The Delhi Commons Website has this humorous (and very apt) badge illustrating the state of Delhi in the lead-up to the Commonwealth Games.
Anyone who has experienced the city's nightmarish traffic and dug-up roads for the past few years will tell you how very well this sketch represents what's happened in Delhi. Now that the games are upon us, I can only pray this effort was worth it.
To build all this infrastructure, over 400,000 migrant workers have made the capital their home (see photo series here). No one really knows what will become of these workers once the games are over. Some will go back, no doubt, to their villages. But I'm guessing many will stay back, adding to Delhi's slum population.
The exact size of Delhi's slum population is a bit of a hit-and-miss guess. Of the total population of about 20 million (National Capital Region), there's one scary estimate that says 52% live in slums. Another estimate says that Delhi's slum population is growing at a rate which is 4.5 times that of its non-slum population.
If this continues - with large scale additions such as the Games - we are soon going to see a city that is mostly slums.
This table shows both slum as well as non-slum settlements in Delhi.
According to this table above, slums made up half of Delhi's population 10 years ago, and I can only imagine that it has gotten worse since then.
Delhi's slums are not a homogenous mass. Researchers, writers and government departments recognise that Delhi's slums are of different types:
- Jhuggi/Jhopri settlements - these account for the bulk of the slums in Delhi; they are illegal squatters on public or private land. The primary characteristic is that the houses are makeshift and 'kutcha', since they have no land rights and constantly fear eviction. Unlike Mumbai, where there are dense slum clusters like Dharavi, Delhi's jhuggi clusters are widely dispersed, and can be found near railways tracks, nullahs/streams, parks, river banks, and some roads. The typical squatter settlement has about 100 families; larger ones have upto 300. They are often organised along caste/community affiliations.

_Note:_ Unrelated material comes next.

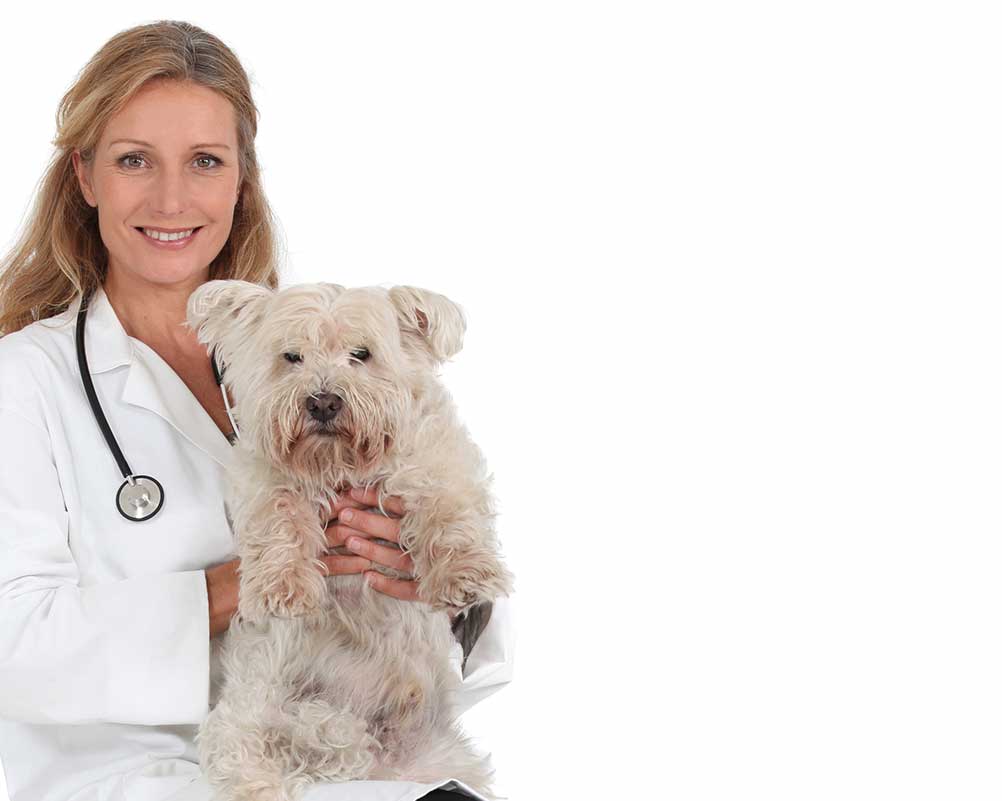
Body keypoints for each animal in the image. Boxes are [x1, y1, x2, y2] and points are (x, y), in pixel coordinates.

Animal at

- Slum designated areas - Many of these are 'katras' in the walled city (Shahjahanabad, Old Delhi). The walled city was designed to hold 60,000 people, but it holds several times that number. These areas have been specifically notified under the Slum Areas Improvement and Clearance Act.
- Urban and Rural Villages - Delhi has several such zones; places that started out as villages but have gotten absorbed into the city as the limits of the city have grown. I have classified these under slums because conditions here are slum-like, with low incomes, poor access to water and sanitation, as well as low literacy levels. There are 135 such villages in Delhi; but not all are poor. The photo below is from Khirki Village, where this family lives in a broken down structure that is a remnant of a village home.

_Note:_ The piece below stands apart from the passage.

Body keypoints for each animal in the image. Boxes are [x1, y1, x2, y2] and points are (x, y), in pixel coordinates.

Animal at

- Resettlement colonies - these are slum dwellers who have been resettled from their original location to new approved locations such as Trilokpuri, Kalyanpuri, Kichripur etc. Resettlement began in 1961 in Delhi. Earlier, it was easy to resettle slums, because prior to 1970, there were only about 40,000 slum households to be resettled. As the city's slum population has grown, resettlement has become impossible. But the existing resettlement colonies have better access to infrastructure than the slums; and with land rights secured, they have invested in improving their living conditions.

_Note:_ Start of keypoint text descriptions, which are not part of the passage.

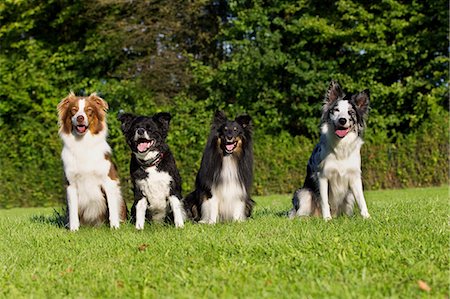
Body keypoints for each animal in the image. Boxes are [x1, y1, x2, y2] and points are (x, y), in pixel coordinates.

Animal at [57, 92, 126, 231]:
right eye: (74, 110)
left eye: (89, 110)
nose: (80, 118)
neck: (83, 143)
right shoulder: (71, 184)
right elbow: (73, 211)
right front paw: (74, 230)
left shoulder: (109, 181)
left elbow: (112, 209)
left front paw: (114, 228)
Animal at [290, 81, 370, 221]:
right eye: (336, 110)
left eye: (350, 112)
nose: (342, 120)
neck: (340, 146)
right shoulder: (322, 176)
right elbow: (324, 201)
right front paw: (327, 219)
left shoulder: (354, 177)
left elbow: (361, 200)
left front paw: (367, 217)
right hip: (304, 193)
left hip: (348, 196)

So much for the slums. Apart from slums, we have two more classifications that are very interesting:
Scary, huh? To think that 75% of the city is either in a slum or in some other form of badly provisioned or illegal habitation? In all the "prettification" and "world-class-ification" leading up to the Games, this is a very sobering thought.
- Unauthorised Colonies - These are not really slums, but they are illegal all the same. There are nearly 1700 colonies where agricultural or forest land has been grabbed illegally; and houses constructed and sold. Typically there is a mafia at work, which is in cahoots with the police and the authorities. These colonies create an unregulated demand for water and power; often borewells are illegally constructed and water tables in the adjoining areas are depleted. There's a whole section of the Delhi Department of Urban Development devoted to managing these colonies.
- Authorised Unauthorised Colonies - Several of the unauthorised colonies have now been "regularised" in populist moves, leading to this funny-sounding new category.
Scary, huh? To think that 75% of the city is either in a slum or in some other form of badly provisioned or illegal habitation? In all the "prettification" and "world-class-ification" leading up to the Games, this is a very sobering thought.